The effects of river restoration on hydromorphological conditions and variability are often documented immediately following the restoration, but rarely properly monitored in the long term. This study assesses outcomes of 20 restoration projects undertaken across central and northern Europe for a comprehensive set of hydromorphological parameters, quantified at both larger and smaller spatial scales. For each project, we compared a restored river section to an upstream degraded section. Ten pairs of large projects were contrasted to ten similar but less extensive projects, to address the importance of restoration extent for the success of each project.
Overall, river restoration increased habitat diversity through changes in channel morphology. Our results indicated that restoration particularly improved macro- and mesohabitat diversity, but had a limited effect on microhabitat conditions, including the diversity of substrates. We found no significant difference in effects between large and small restoration projects. Our results reveal the need to assess hydromorphological parameters which reflect processes occurring at different spatial scales, including indicators of larger-scale hydromorphological processes such as bank erosion, to monitor restoration effects effectively and accurately.
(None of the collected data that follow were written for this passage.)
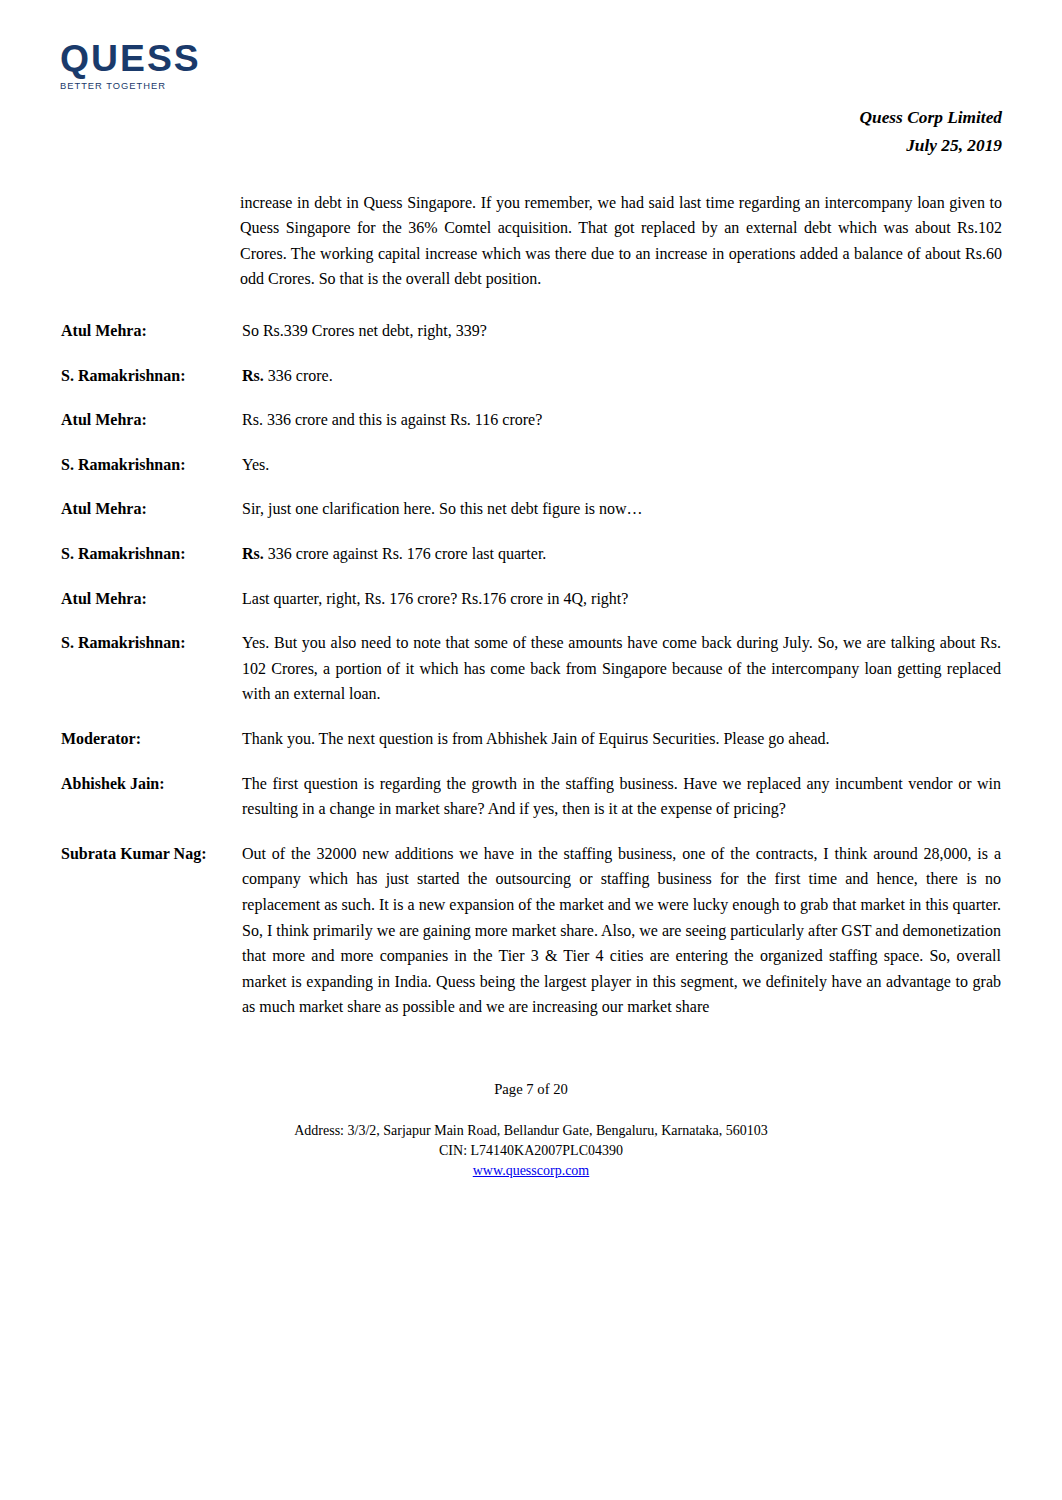QUESS
BETTER TOGETHER
Quess Corp Limited
July 25, 2019
increase in debt in Quess Singapore. If you remember, we had said last time regarding an intercompany loan given to Quess Singapore for the 36% Comtel acquisition. That got replaced by an external debt which was about Rs.102 Crores. The working capital increase which was there due to an increase in operations added a balance of about Rs.60 odd Crores. So that is the overall debt position.
| Atul Mehra: | So Rs.339 Crores net debt, right, 339? |
| S. Ramakrishnan: | Rs. 336 crore. |
| Atul Mehra: | Rs. 336 crore and this is against Rs. 116 crore? |
| S. Ramakrishnan: | Yes. |
| Atul Mehra: | Sir, just one clarification here. So this net debt figure is now… |
| S. Ramakrishnan: | Rs. 336 crore against Rs. 176 crore last quarter. |
| Atul Mehra: | Last quarter, right, Rs. 176 crore? Rs.176 crore in 4Q, right? |
| S. Ramakrishnan: | Yes. But you also need to note that some of these amounts have come back during July. So, we are talking about Rs. 102 Crores, a portion of it which has come back from Singapore because of the intercompany loan getting replaced with an external loan. |
| Moderator: | Thank you. The next question is from Abhishek Jain of Equirus Securities. Please go ahead. |
| Abhishek Jain: | The first question is regarding the growth in the staffing business. Have we replaced any incumbent vendor or win resulting in a change in market share? And if yes, then is it at the expense of pricing? |
| Subrata Kumar Nag: | Out of the 32000 new additions we have in the staffing business, one of the contracts, I think around 28,000, is a company which has just started the outsourcing or staffing business for the first time and hence, there is no replacement as such. It is a new expansion of the market and we were lucky enough to grab that market in this quarter. So, I think primarily we are gaining more market share. Also, we are seeing particularly after GST and demonetization that more and more companies in the Tier 3 & Tier 4 cities are entering the organized staffing space. So, overall market is expanding in India. Quess being the largest player in this segment, we definitely have an advantage to grab as much market share as possible and we are increasing our market share |
Page 7 of 20
Address: 3/3/2, Sarjapur Main Road, Bellandur Gate, Bengaluru, Karnataka, 560103
CIN: L74140KA2007PLC04390
www.quesscorp.com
Additionally, our results demonstrate the importance of developing terrestrial parameters, to assess the lateral dimension of river restoration.
Keywords: Restoration effect, Hydromorphology, Key parameter, Scales, Restoration monitoring
Poppe, M., Kail, J., Aroviita, J., Stelmaszczyk, M., Giełczewski, M., & Muhar, S. (2015). Assessing restoration effects on hydromorphology in European mid-sized rivers by key hydromorphological parameters. Hydrobiologia, online 30 October 2015.